How to debug urllib2 request that uses a basic authentication handler

Question

I'm making a request using urllib2 and the HTTPBasicAuthHandler like so:

import urllib2

theurl = 'http://someurl.com'
username = 'username'
password = 'password'

passman = urllib2.HTTPPasswordMgrWithDefaultRealm()
passman.add_password(None, theurl, username, password)

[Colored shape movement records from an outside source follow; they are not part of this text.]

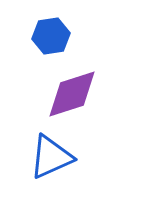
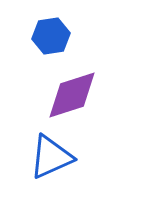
purple diamond: moved 1 px down
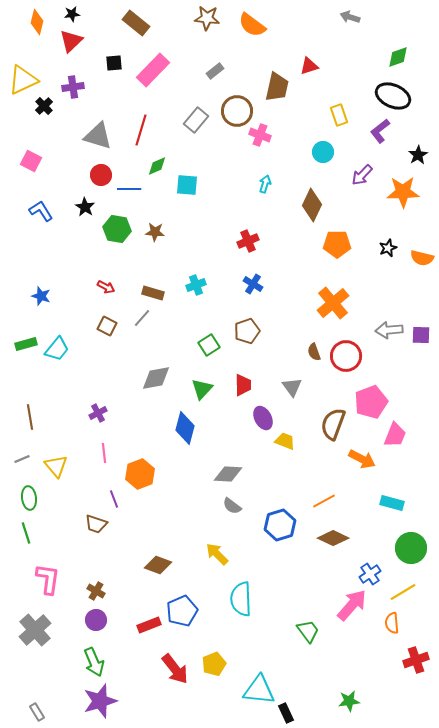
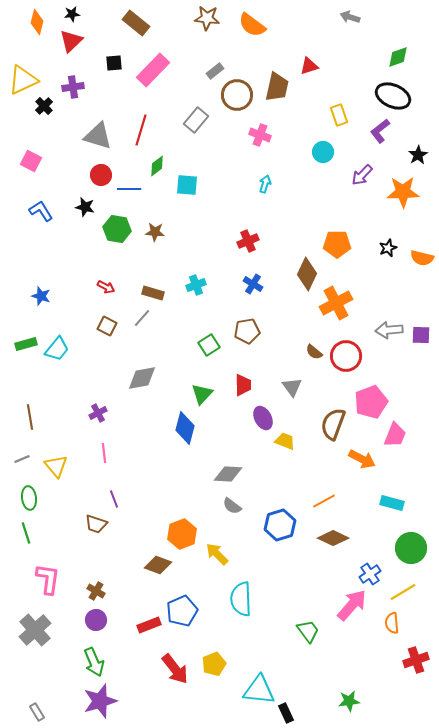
brown circle at (237, 111): moved 16 px up
green diamond at (157, 166): rotated 15 degrees counterclockwise
brown diamond at (312, 205): moved 5 px left, 69 px down
black star at (85, 207): rotated 18 degrees counterclockwise
orange cross at (333, 303): moved 3 px right; rotated 12 degrees clockwise
brown pentagon at (247, 331): rotated 10 degrees clockwise
brown semicircle at (314, 352): rotated 30 degrees counterclockwise
gray diamond at (156, 378): moved 14 px left
green triangle at (202, 389): moved 5 px down
orange hexagon at (140, 474): moved 42 px right, 60 px down
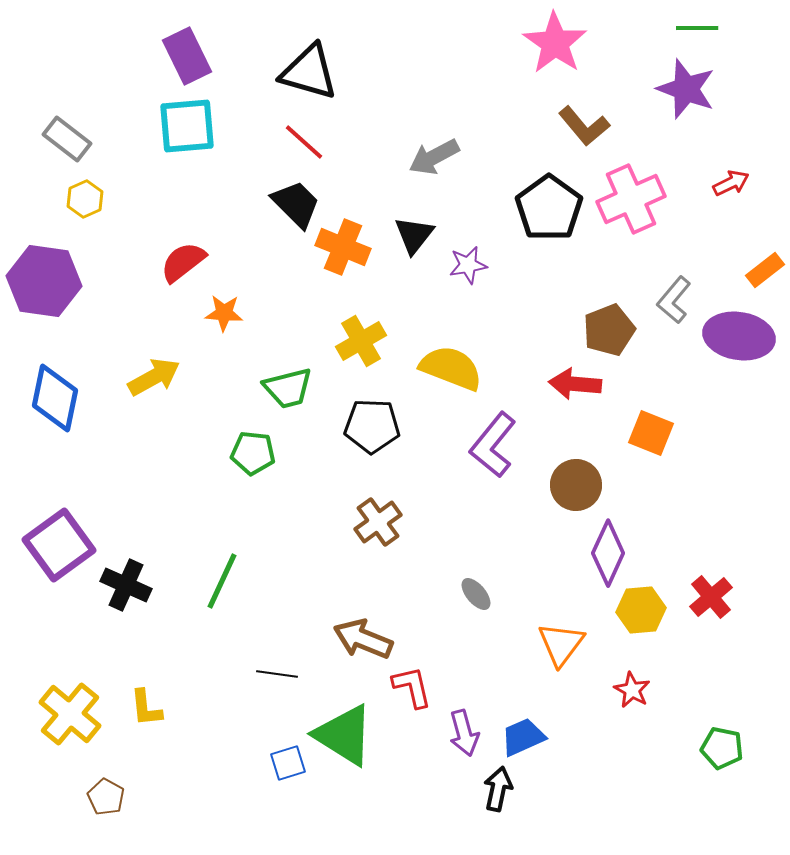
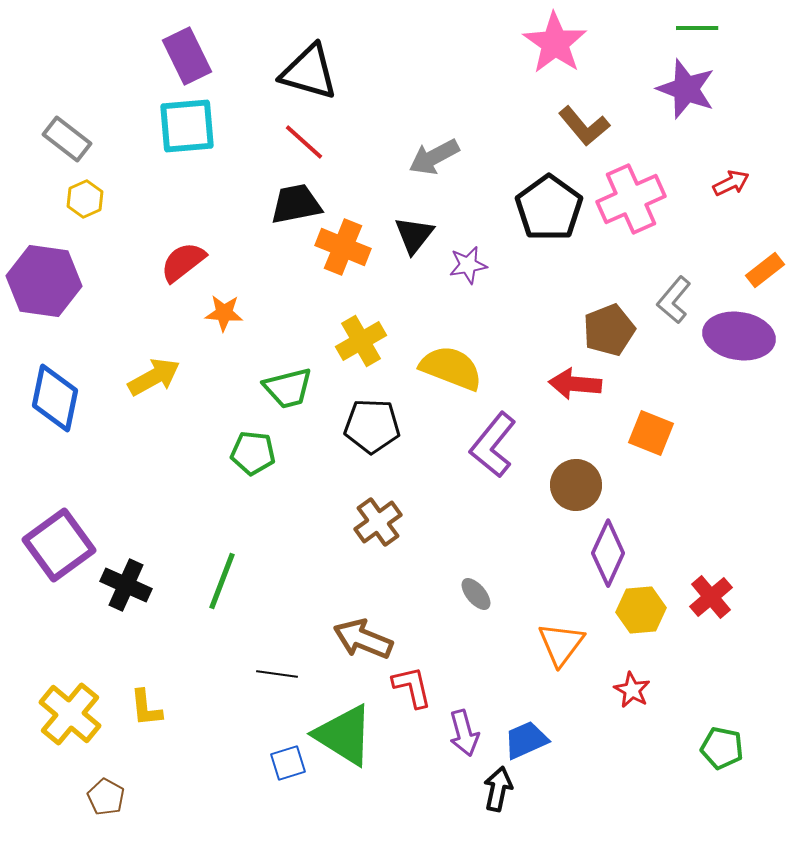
black trapezoid at (296, 204): rotated 56 degrees counterclockwise
green line at (222, 581): rotated 4 degrees counterclockwise
blue trapezoid at (523, 737): moved 3 px right, 3 px down
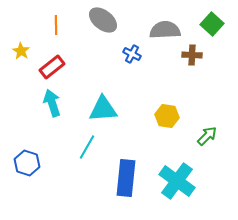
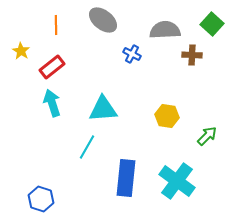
blue hexagon: moved 14 px right, 36 px down
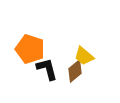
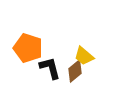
orange pentagon: moved 2 px left, 1 px up
black L-shape: moved 3 px right, 1 px up
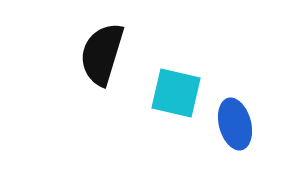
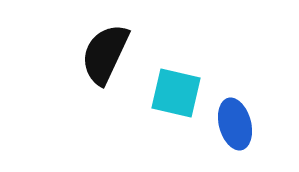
black semicircle: moved 3 px right; rotated 8 degrees clockwise
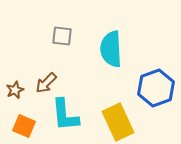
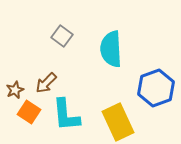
gray square: rotated 30 degrees clockwise
cyan L-shape: moved 1 px right
orange square: moved 5 px right, 14 px up; rotated 10 degrees clockwise
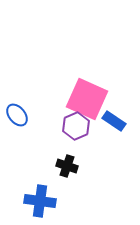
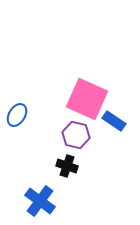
blue ellipse: rotated 70 degrees clockwise
purple hexagon: moved 9 px down; rotated 24 degrees counterclockwise
blue cross: rotated 28 degrees clockwise
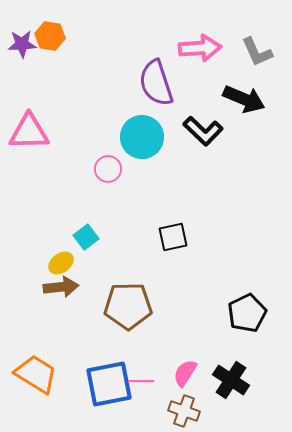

authhandler = urllib2.HTTPBasicAuthHandler(passman)
opener = urllib2.build_opener(authhandler)
urllib2.install_opener(opener)

params = "foo=bar"

response = urllib2.urlopen('http://someurl.com/somescript.cgi', params)

print response.info()

I'm currently getting a httplib.BadStatusLine exception when running this code. How could I go about debugging? Is there a way to see what the raw response is regardless of the unrecognized HTTP status code?

Answer 1

Have you tried setting the debug level in your own HTTP handler? Change your code to something like this:

>>> import urllib2
>>> handler=urllib2.HTTPHandler(debuglevel=1)
>>> opener = urllib2.build_opener(handler)
>>> urllib2.install_opener(opener)
>>> resp=urllib2.urlopen('http://www.google.com').read()
send: 'GET / HTTP/1.1
      Accept-Encoding: identity
      Host: www.google.com
      Connection: close
      User-Agent: Python-urllib/2.7'
reply: 'HTTP/1.1 200 OK'
header: Date: Sat, 08 Oct 2011 17:25:52 GMT
header: Expires: -1
header: Cache-Control: private, max-age=0
header: Content-Type: text/html; charset=ISO-8859-1
... the remainder of the send / reply other than the data itself 

So the three lines to prepend are:

handler=urllib2.HTTPHandler(debuglevel=1)
opener = urllib2.build_opener(handler)
urllib2.install_opener(opener)
... the rest of your urllib2 code...

That will show the raw HTTP send / reply cycle on stderr.

Edit from comment

Does this work?

... same code as above this line
opener=urllib2.build_opener(authhandler, urllib2.HTTPHandler(debuglevel=1))
... rest of your code